The Mycobacterium tuberculosis ClpP1P2 Protease Interacts Asymmetrically with Its ATPase Partners ClpX and ClpC1
Fig 4
Chaperone-mediated degradation of ssrA-tagged substrates by ClpP1P2 requires the hydrophobic patch on ClpP2.
ClpX and ClpC1-dependent degradation of model substrates was assayed with a set of mature ClpP1P2 particles, created from mixed wild-type (wtP1, wtP2) and hydrophobic patch variants (hpP1, hpP2) of ClpP1 and ClpP2. A. Degradation of MDH-ssrA (2 μM) mediated by ClpX (1 μM hexamer) and wt, hp or mixed mature ClpP1P2 particles (0.5 μM double-ring particle), was followed by the disappearance of the MDH-ssrA band in SDS-PAGE. The band just below MDH-ssrA that is not degraded (*) was confirmed by MS/MS to be composed of MDH, most probably lacking the ssrA tag.

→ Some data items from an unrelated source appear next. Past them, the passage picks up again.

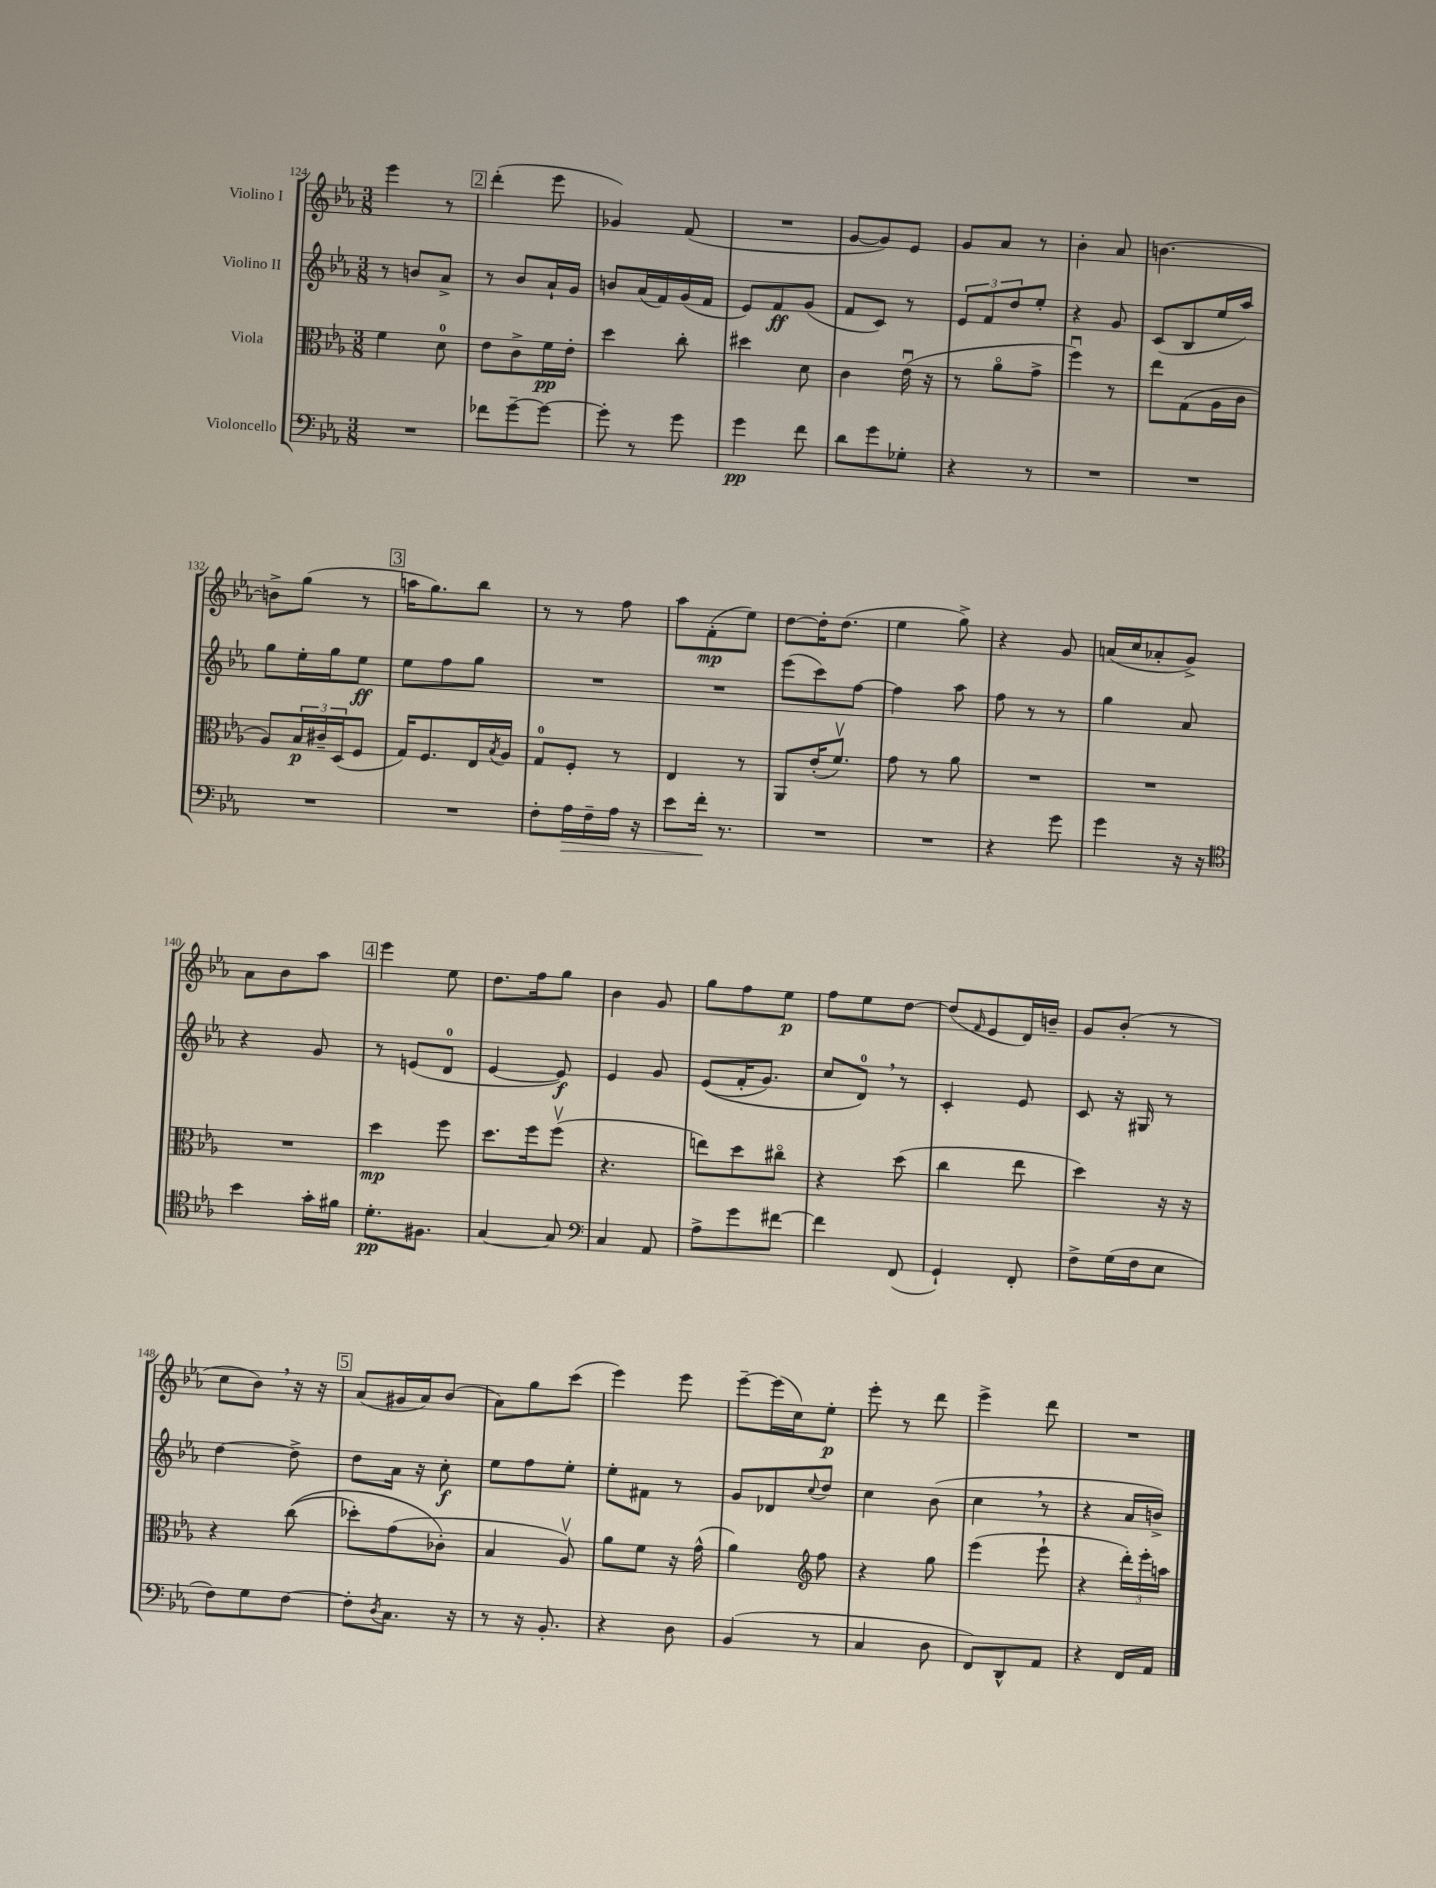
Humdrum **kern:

**kern	**dynam	**kern	**dynam	**kern	**dynam	**kern	**dynam
*part4	*part4	*part3	*part3	*part2	*part2	*part1	*part1
*staff4	*staff4	*staff3	*staff3	*staff2	*staff2	*staff1	*staff1
*I"Violoncello	*	*I"Viola	*	*I"Violino II	*	*I"Violino I	*
*clefF4	*	*clefC3	*	*clefG2	*	*clefG2	*
*k[b-e-a-]	*	*k[b-e-a-]	*	*k[b-e-a-]	*	*k[b-e-a-]	*
*M3/8	*	*M3/8	*	*M3/8	*	*M3/8	*
=124	=124	=124	=124	=124	=124	=124	=124
4.r	.	4f\	.	8r	.	4eee-\	.
.	.	.	.	8bn/L	.	.	.
.	.	8d\	.	8a-^/J	.	8r	.
!!LO:REH:place=s1:t=2
=125	=125	=125	=125	=125	=125	=125	=125
8f-X\L	.	8e-\L	.	8r	.	(4ddd'\	.
[8g~\	.	8c^\	.	8b-/L	.	.	.
8g\J_	.	16f\L	pp	16a-`/L	.	8eee-\	.
.	.	16e-'\JJ	.	16g/JJ	.	.	.
=126	=126	=126	=126	=126	=126	=126	=126
8g'\]	.	4dd\	.	8bn/L	.	4g-X/)	.
8r	.	.	.	(16a-/L	.	.	.
.	.	.	.	16f/)	.	.	.
8g\	.	8cc'\	.	(16g/	.	(8f/	.
.	.	.	.	16f/JJ	.	.	.
=127	=127	=127	=127	=127	=127	=127	=127
4g\	pp	4dd#X\	.	8e-/L)	.	4.r	.
.	.	.	.	8f/	ff	.	.
8f\	.	8d\	.	(8g/J	.	.	.
=128	=128	=128	=128	=128	=128	=128	=128
8d\L	.	4c\	.	8f/L	.	[8g/L	.
8g\	.	.	.	8c/J)	.	8g/])	.
8G-X'\J	.	(16e-u\	.	8r	.	8e-/J	.
.	.	16r	.	.	.	.	.
=129	=129	=129	=129	=129	=129	=129	=129
4r	.	8r	.	12e-/L	.	8g/L	.
.	.	.	.	12f/	.	.	.
.	.	8a-\L	.	.	.	8a-/J	.
.	.	.	.	12dd/	.	.	.
8r	.	8g^\J	.	8ee-'/J	.	8r	.
=130	=130	=130	=130	=130	=130	=130	=130
4.r	.	4ffu\)	.	4r	.	4b-'\	.
.	.	8r	.	8g/	.	8a-/	.
=131	=131	=131	=131	=131	=131	=131	=131
4.r	.	8ee-\L	.	(8c/L	.	[4.bn\	.
.	.	(8G\	.	8B-/	.	.	.
.	.	16A-\L	.	16ee-/L	.	.	.
.	.	16c\JJ	.	16aa-/JJ)	.	.	.
!!LO:LB:g=z
=132	=132	=132	=132	=132	=132	=132	=132
4.r	.	8A-/L)	.	8gg\L	.	8bn^\L]	.
.	.	24B-/L	p	16ee-'\L	.	(8gg\J	.
.	.	24c#X~/	.	.	.	.	.
.	.	.	.	16gg\J	.	.	.
.	.	(24D/J	.	.	.	.	.
.	.	8F/J	.	8ee-\J	ff	8r	.
!!LO:REH:place=s1:t=3
=133	=133	=133	=133	=133	=133	=133	=133
4.r	.	16G/KL)	.	8ee-\L	.	16aan\KL	.
.	.	8.F/	.	.	.	8.gg\)	.
.	.	.	.	8ff\	.	.	.
.	.	16E-/L	.	8gg\J	.	8bb-\J	.
.	.	8qB-/	.	.	.	.	.
.	.	16A-/JJ	.	.	.	.	.
=134	=134	=134	=134	=134	=134	=134	=134
8F'\L	.	8G/L	.	4.r	.	8r	.
!	!LO:HP:b	!	!	!	!	!	!
16A-\L	>	8F'/J	.	.	.	8r	.
16F~\	.	.	.	.	.	.	.
16A-\JJ	.	8r	.	.	.	8ff\	.
16r	.	.	.	.	.	.	.
=135	=135	=135	=135	=135	=135	=135	=135
8e-\L	.	4E-/	.	4.r	.	8aa-\L	.
16f'\Jk	.	.	.	.	.	(8f'\	mp
8.r	]	.	.	.	.	.	.
.	.	8r	.	.	.	8ee-\J)	.
=136	=136	=136	=136	=136	=136	=136	=136
4.r	.	8AA-/L	.	(8eee-\L	.	[8dd\L	.
.	.	(16e-'/K	.	8ccc\)	.	16dd'\K]	.
.	.	8.fv/J)	.	.	.	(8.dd\J	.
.	.	.	.	[8ff\J	.	.	.
=137	=137	=137	=137	=137	=137	=137	=137
4.r	.	8g\	.	4ff\]	.	4ee-\	.
.	.	8r	.	.	.	.	.
.	.	8a-\	.	8aa-\	.	8gg^\)	.
=138	=138	=138	=138	=138	=138	=138	=138
4r	.	4.r	.	8ff\	.	4r	.
.	.	.	.	8r	.	.	.
8g\	.	.	.	8r	.	8g/	.
=139	=139	=139	=139	=139	=139	=139	=139
4g\	.	4.r	.	4gg\	.	(16an/LL	.
.	.	.	.	.	.	16cc/J	.
.	.	.	.	.	.	8a-X'/	.
16r	.	.	.	8a-/	.	8g^/J)	.
16r	.	.	.	.	.	.	.
!!LO:LB:g=z
=140	=140	=140	=140	=140	=140	=140	=140
*clefC4	*	*	*	*	*	*	*
4b-\	.	4.r	.	4r	.	8a-\L	.
.	.	.	.	.	.	8b-\	.
16g'\LL	.	.	.	8g/	.	8aa-\J	.
16f#X\JJ	.	.	.	.	.	.	.
!!LO:REH:place=s1:t=4
=141	=141	=141	=141	=141	=141	=141	=141
8.d'\L	pp	4dd\	mp	8r	.	4eee-\	.
.	.	.	.	(8en/L	.	.	.
8.F#X\J	.	.	.	.	.	.	.
.	.	8ff\	.	8d/J	.	8ee-\	.
=142	=142	=142	=142	=142	=142	=142	=142
[4G/	.	8.dd\L	.	[4e-/	.	8.dd\L	.
.	.	16ff\k	.	.	.	16ff\k	.
8G/]	.	(8ffv\J	.	8e-/])	f	8gg\J	.
=143	=143	=143	=143	=143	=143	=143	=143
*clefF4	*	*	*	*	*	*	*
4C/	.	4.r	.	4e-/	.	4b-\	.
8AA-/	.	.	.	8g/	.	8g/	.
=144	=144	=144	=144	=144	=144	=144	=144
8A-^\L	.	8een\L)	.	((8e-/L	.	8gg\L	.
8g\	.	8dd\	.	16f'/K	.	8ff\	.
.	.	.	.	8.g/J)	.	.	.
[8f#X\J	.	8cc#X\J	.	.	.	8ee-\J	p
=145	=145	=145	=145	=145	=145	=145	=145
4f#\]	.	4r	.	8cc/L	.	8ff\L	.
.	.	.	.	8d,/J)	.	8ee-\	.
(8FF/	.	(8dd\	.	8r	.	[8dd\J	.
=146	=146	=146	=146	=146	=146	=146	=146
4GG`/)	.	4cc\	.	4c'/	.	(8dd/L]	.
.	.	.	.	.	.	16qqf/	.
.	.	.	.	.	.	8e-/	.
8FF'/	.	8ee-\	.	8e-/	.	16d/L)	.
.	.	.	.	.	.	16bn~/JJ	.
=147	=147	=147	=147	=147	=147	=147	=147
8F^\L	.	4dd\)	.	8c/	.	8g/L	.
(16G\L	.	.	.	16r	.	(8b-'/J	.
16F\J	.	.	.	16G#X/	.	.	.
8E-\J	.	16r	.	8r	.	8r	.
.	.	16r	.	.	.	.	.
!!LO:LB:g=z
=148	=148	=148	=148	=148	=148	=148	=148
8F\L)	.	4r	.	[4dd\	.	8cc\L	.
8G\	.	.	.	.	.	8b-,\J)	.
[8F\J	.	((8cc\	.	8dd^\]	.	16r	.
.	.	.	.	.	.	16r	.
!!LO:REH:place=s1:t=5
=149	=149	=149	=149	=149	=149	=149	=149
8F'\L]	.	8dd-X'\L)	.	8dd\L	.	(8a-/L	.
8qD/	.	.	.	.	.	.	.
8.C\J	.	(8g\	.	16a-\Jk	.	16g#X/L	.
.	.	.	.	16r	.	16a-/J)	.
.	.	8c-X'\J)	.	8cc'\	f	(8b-/J	.
16r	.	.	.	.	.	.	.
=150	=150	=150	=150	=150	=150	=150	=150
8r	.	4B-/	.	8ee-\L	.	8a-\L)	.
16r	.	.	.	8ff\	.	8gg\	.
8.BB-'/	.	.	.	.	.	.	.
.	.	8A-v/)	.	8ee-'\J	.	(8ccc\J	.
=151	=151	=151	=151	=151	=151	=151	=151
4r	.	8a-\L	.	8ee-'\L	.	4eee-\)	.
.	.	8f\J	.	8f#X\J	.	.	.
8D\	.	16r	.	8r	.	8eee-\	.
.	.	(16g^^\	.	.	.	.	.
=152	=152	=152	=152	=152	=152	=152	=152
(4BB-/	.	4a-\)	.	8g/L	.	[8eee-~\L	.
.	.	.	.	8d-X/	.	(16eee-\L]	.
.	.	.	.	.	.	16cc\J)	.
*	*	*clefG2	*	*	*	*	*
.	.	.	.	8qqcc/	.	.	.
8r	.	8ff\	.	8dd/J	.	8ee-'\J	p
=153	=153	=153	=153	=153	=153	=153	=153
4C/	.	4r	.	4cc\	.	8eee-'\	.
.	.	.	.	.	.	8r	.
8D\	.	8gg\	.	(8b-\	.	8ddd\	.
=154	=154	=154	=154	=154	=154	=154	=154
8FF/L)	.	(4eee-\	.	4cc,\	.	4eee-^\	.
8DD^^/	.	.	.	.	.	.	.
8AA-/J	.	8eee-`\	.	8r	.	8ddd\	.
=155	=155	=155	=155	=155	=155	=155	=155
4r	.	4r	.	4r	.	4.r	.
16FF/LL	.	24ddd'\LL)	.	16a-/LL	.	.	.
.	.	24eee-'\	.	.	.	.	.
16AA-/JJ	.	.	.	16bn^/JJ)	.	.	.
.	.	24aan\JJ	.	.	.	.	.
==	==	==	==	==	==	==	==
*-	*-	*-	*-	*-	*-	*-	*-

B. Degradation of GFP-ssrA (2 μM) mediated by ClpC1 (1 μM hexamer) and by wt, hp and mixed mature ClpP1P2 particles (0.5 μM double-ring particle) was monitored by the loss of the intrinsic GFP fluorescence signal. The signal was globally normalized. Additionally, time points were taken at the beginning and the end of the reaction and degradation of GFP-ssrA was confirmed by SDS-PAGE.